L’énergie et la tech : le ciment d’une relation purement transactionnelle
Parlons franchement : la Russie est devenue la station-service de l'usine du monde. Depuis le sabotage des gazoducs Nord Stream, le pivot vers l'Est n'est plus un choix stratégique mais une nécessité vitale. Le gazoduc Force de Sibérie 1 tourne à plein régime et les discussions sur le second tronçon, qui devrait traverser la Mongolie, s'éternisent car Pékin sait qu'il est en position de force pour dicter ses prix. C'est ici que l'idée d'amitié s'efface devant le réalisme froid des contrats à long terme.
Le rouble et le yuan contre l’hégémonie du billet vert
La dédollarisation n'est plus un fantasme de forum altermondialiste. Aujourd'hui, plus de 90% des règlements commerciaux entre les deux pays se font en monnaies nationales. En utilisant le système CIPS chinois comme alternative au réseau bancaire mondial, Moscou s'achète une bouffée d'oxygène financière.
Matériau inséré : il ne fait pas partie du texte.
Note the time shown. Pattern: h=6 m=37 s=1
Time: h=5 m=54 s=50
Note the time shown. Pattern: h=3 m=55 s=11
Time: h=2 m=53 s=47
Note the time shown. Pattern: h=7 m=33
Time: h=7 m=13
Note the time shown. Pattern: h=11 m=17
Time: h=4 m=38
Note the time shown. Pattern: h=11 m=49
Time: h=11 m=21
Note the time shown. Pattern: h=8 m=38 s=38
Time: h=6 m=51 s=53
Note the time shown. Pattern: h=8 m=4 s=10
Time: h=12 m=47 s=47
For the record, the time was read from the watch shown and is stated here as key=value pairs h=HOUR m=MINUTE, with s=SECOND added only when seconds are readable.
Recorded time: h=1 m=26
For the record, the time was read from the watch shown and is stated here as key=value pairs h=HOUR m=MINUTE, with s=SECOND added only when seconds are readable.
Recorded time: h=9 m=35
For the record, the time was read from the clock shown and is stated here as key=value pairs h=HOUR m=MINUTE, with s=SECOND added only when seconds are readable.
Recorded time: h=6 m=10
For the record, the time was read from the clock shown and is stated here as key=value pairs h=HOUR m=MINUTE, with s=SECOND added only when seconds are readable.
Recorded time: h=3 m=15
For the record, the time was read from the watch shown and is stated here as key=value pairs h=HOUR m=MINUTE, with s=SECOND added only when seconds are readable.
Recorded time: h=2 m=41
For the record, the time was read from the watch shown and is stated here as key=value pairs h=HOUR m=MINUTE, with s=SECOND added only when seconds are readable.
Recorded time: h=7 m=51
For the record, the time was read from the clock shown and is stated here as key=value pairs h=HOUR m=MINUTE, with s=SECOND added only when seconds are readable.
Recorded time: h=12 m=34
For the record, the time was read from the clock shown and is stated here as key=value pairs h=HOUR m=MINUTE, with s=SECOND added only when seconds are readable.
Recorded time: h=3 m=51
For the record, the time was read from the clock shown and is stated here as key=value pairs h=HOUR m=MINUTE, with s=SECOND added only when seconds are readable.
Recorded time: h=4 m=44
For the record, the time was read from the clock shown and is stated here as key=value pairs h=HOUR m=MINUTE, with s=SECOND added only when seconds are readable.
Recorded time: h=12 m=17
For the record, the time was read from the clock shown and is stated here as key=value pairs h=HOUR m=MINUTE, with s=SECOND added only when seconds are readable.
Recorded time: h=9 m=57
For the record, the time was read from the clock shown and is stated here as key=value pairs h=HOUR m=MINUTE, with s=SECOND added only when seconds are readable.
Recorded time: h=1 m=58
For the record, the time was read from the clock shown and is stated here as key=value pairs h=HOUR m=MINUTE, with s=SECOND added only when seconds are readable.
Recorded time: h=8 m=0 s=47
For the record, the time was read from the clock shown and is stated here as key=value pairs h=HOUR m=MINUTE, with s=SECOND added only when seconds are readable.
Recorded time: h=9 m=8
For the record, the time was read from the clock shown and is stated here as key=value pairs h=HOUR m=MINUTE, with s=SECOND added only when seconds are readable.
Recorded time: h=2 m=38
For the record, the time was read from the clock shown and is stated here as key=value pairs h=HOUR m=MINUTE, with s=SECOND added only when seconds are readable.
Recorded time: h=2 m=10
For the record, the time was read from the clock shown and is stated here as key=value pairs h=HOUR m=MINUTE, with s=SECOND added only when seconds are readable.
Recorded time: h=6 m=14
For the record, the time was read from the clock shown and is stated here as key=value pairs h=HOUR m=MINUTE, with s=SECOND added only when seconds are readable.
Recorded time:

Sauf que, et c'est là le piège, la Russie se retrouve désormais enfermée dans une "zone yuan", devenant ainsi captive des décisions de la Banque populaire de Chine. Un comble pour un pays qui prétend retrouver sa souveraineté totale.
Micro-processeurs contre hydrocarbures : le troc du XXIe siècle
Il faut observer ce qui se passe dans les rayons de Moscou pour comprendre l'ampleur de la bascule. Les marques occidentales ont été remplacées par Great Wall, Chery ou Xiaomi. En 2024, les voitures chinoises pèsent pour plus de 55% du marché automobile russe, contre à peine 10% avant le conflit ukrainien. Cette pénétration massive permet à la Russie de maintenir un semblant de vie de consommation normale, tandis que la Chine sécurise des débouchés que l'Europe lui ferme progressivement. À ceci près que cette dépendance technologique pourrait devenir un levier de pression politique immense pour Xi Jinping dans les années à venir.
La Russie est-elle amie de la Chine ou simple vassal par défaut ?
Certains experts parlent de vassalisation, un terme qui fait hurler à Moscou. Pourtant, les faits sont têtus. Quand la Chine refuse de livrer certaines pièces aéronautiques par peur des sanctions secondaires américaines, la Russie doit s'incliner. On est dans une relation où le grand frère chinois surveille les arrières du petit frère russe, tout en s'assurant que ce dernier ne l'entraîne pas dans une chute économique globale. Bref, une alliance de dos-à-dos plutôt que de cœur-à-cœur.
L’Arctique et l’Asie centrale : les zones de friction silencieuses
Tout n'est pas rose sous le soleil de l'Eurasie. En Asie centrale, la Chine grignote patiemment l'influence historique russe par ses investissements massifs dans les infrastructures (les fameuses Nouvelles Routes de la Soie). Moscou, qui considérait le Kazakhstan ou l'Ouzbékistan comme son "pré carré", doit maintenant composer avec la puissance financière de Pékin. De même en Arctique, où la Chine se proclame "État proche de l'Arctique", une ambition qui agace profondément les amiraux russes protecteurs de leur route maritime du Nord. (Vous imaginez la tête des diplomates russes quand ils doivent valider des concessions territoriales symboliques pour garder les investissements chinois ?)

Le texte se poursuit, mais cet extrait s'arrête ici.